Looking at the major currency pairs:

EURUSD:
The EURUSD dipped to support near 1.1754 — the minimum downside target outlined earlier — before rebounding back toward yesterday’s high near 1.1778. The pair remains trapped within a relatively narrow range, with traders awaiting the next directional break. On the topside, a move above 1.1784 and then 1.17956 would open the door toward April highs between 1.1823 and 1.1836, followed by 1.1848. On the downside, a break below 1.1754 would shift focus toward the key moving average cluster near 1.1728 (100-hour MA), 1.1719 (200-hour MA), and 1.17075 (100-day MA).

USDJPY:
The USDJPY moved higher after the report and tested the 100-hour moving average at 156.87, but sellers leaned against that resistance level and forced the pair back lower. The price is now retesting the 50% midpoint of the recent trading range at 156.50. A break below that level would give sellers greater confidence and increase downside momentum potential. On the topside, a move back above the 100-hour moving average would target the 100-day moving average near 157.35.

GBPUSD:
The GBPUSD continues to hold above the key swing area between 1.3575 and 1.3602, keeping buyers in near-term control. The North American session low reached 1.35977 before rebounding higher. The next upside target comes against yesterday’s high at 1.36317. Above that level, traders will look toward Wednesday’s high near 1.3643, followed by last week’s high at 1.36569.

USDCAD:
The USDCAD is moving sharply higher as stronger U.S. jobs data combines with weaker Canadian employment numbers to support the pair.
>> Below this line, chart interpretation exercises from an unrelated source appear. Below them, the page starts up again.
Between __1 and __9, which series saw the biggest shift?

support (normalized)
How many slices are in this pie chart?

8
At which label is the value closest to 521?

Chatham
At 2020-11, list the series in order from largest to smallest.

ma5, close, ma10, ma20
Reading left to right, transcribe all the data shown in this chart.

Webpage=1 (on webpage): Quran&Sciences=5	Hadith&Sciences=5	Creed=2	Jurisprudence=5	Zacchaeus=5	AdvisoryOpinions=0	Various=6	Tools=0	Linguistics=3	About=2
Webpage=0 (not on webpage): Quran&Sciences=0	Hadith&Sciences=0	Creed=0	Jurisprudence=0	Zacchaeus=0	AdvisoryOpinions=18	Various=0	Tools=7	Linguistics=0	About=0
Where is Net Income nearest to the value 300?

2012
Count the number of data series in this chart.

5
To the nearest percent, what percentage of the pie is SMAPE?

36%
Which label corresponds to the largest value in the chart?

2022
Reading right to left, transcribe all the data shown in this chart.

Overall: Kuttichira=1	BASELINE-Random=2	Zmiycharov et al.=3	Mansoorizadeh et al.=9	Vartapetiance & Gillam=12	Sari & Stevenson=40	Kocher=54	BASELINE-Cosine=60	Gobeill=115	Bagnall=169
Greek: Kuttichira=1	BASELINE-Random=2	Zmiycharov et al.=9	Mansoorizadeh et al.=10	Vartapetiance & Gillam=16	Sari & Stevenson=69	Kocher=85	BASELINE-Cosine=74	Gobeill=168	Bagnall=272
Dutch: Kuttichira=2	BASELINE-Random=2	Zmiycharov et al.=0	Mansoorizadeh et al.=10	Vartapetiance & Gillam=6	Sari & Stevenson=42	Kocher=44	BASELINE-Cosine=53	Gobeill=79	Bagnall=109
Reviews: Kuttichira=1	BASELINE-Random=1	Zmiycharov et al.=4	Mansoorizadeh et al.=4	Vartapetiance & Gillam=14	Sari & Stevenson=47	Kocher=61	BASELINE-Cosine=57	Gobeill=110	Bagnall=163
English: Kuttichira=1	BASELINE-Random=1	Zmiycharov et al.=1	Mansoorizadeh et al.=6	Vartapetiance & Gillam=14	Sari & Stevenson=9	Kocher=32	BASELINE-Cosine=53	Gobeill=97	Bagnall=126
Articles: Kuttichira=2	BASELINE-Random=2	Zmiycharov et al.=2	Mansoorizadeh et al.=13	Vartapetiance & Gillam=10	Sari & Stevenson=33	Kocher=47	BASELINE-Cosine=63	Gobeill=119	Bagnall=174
The price has broken above a swing level at 1.3666 and is now approaching the 38.2% retracement of the decline from the March 31 high at 1.3708. Additional resistance comes in between 1.37089 and 1.37149, while the 100-day moving average near 1.37203 remains another key technical hurdle that buyers would need to break to strengthen the bullish bias further.

USDCHF:
The USDCHF initially moved modestly higher after the report but has since reversed lower, trading near a new session low around 0.7771. That level also represents the 61.8% retracement of the 2026 trading range rally from the January 28 low to the early-April high. Yesterday, the pair briefly broke below that support level before snapping back higher and retesting the 100-hour moving average during the Asian-Pacific session. However, sellers regained control and rotated the pair back to the downside. Sellers remain in control technically, but they need to maintain momentum below the 0.7771 level to reinforce the bearish bias.